Or did all the responsibility lie with the soldiers at the checkpoint, to make a correct life-or-death decision in an ambiguous situation in four seconds or less?
His response was to chide me for straying from the topic of the OP:
The OP is what is being debated, isn't it? The issue of whether or not the Italians are responsible is a related but different issue.
I frankly thought he was being overly nit-picky, since his thread was degenerating into disputes over minutia like what color the warning lights at the checkpoint were, whether they were flashing or glaring, etc.

And since the dispute seemed to be largely about whther or not the U.S. was to blame for the shooting, it seemed to me that if you absolve one party in a friendly-fire incident, it automatically raises the question of who, then was to blame. So I didn't think my question was at all off-topic.

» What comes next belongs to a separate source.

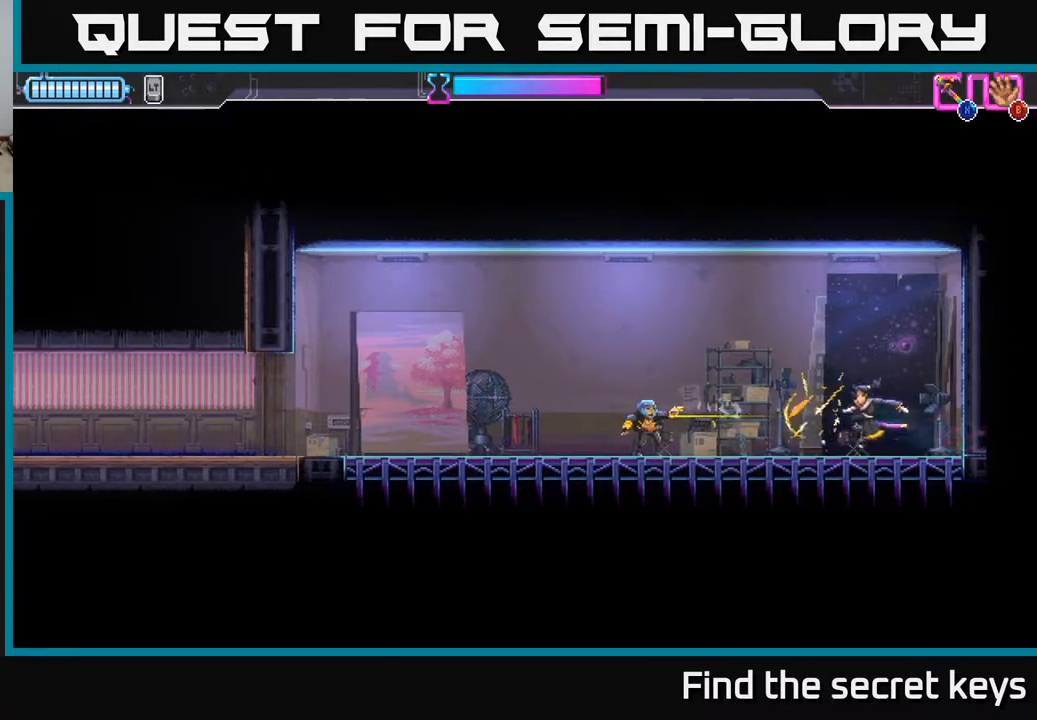
{"buttons": ["R2"], "left_stick": "left", "right_stick": "center", "events": [[400, "R2", "down"]]}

But it was AUP's thread, so here we are.

Did the Italians have any responsibility at all in this situation? In particular, did they have the responsibility to pre-clear their travel, in order to ensure their own safety?
 
BPSCG said:
Did the Italians have any responsibility at all in this situation?
bushcross.jpg

Just remember it's the birds that's supposed to suffer, not the hunter.
 

I'm glad to see AUP isn't afraid to try sock puppets. Of course he made it perfectly obvious by posting as the only response for two days to one of his own threads so I guess its not against policy.
 
BPSCG said:
it seemed to me that if you absolve one party in a friendly-fire incident, it automatically ....
.... blames the other party?

In particular, did they have the responsibility to pre-clear their travel, in order to ensure their own safety?
I would. Did they?
 
Re: Re: Does Being the Victim Absolve You of Responsibility?

Bjorn said:
.... blames the other party?

I would. Did they?
Everything I've read says they (the Italians) did not.
 
Re: Re: Re: Does Being the Victim Absolve You of Responsibility?

BPSCG said:
Everything I've read says they (the Italians) did not.
Well, not everything I've read. I have no idea if it's true, but at least the Guardian has written:

The Italians deny the speeding, saying the car was doing 40-50kph. They say the US Army authorized the journey and the driver did not get a stop warning.
 
Got a link? The speed sounds about right, since it's consistent with the math that was done here elsewhere.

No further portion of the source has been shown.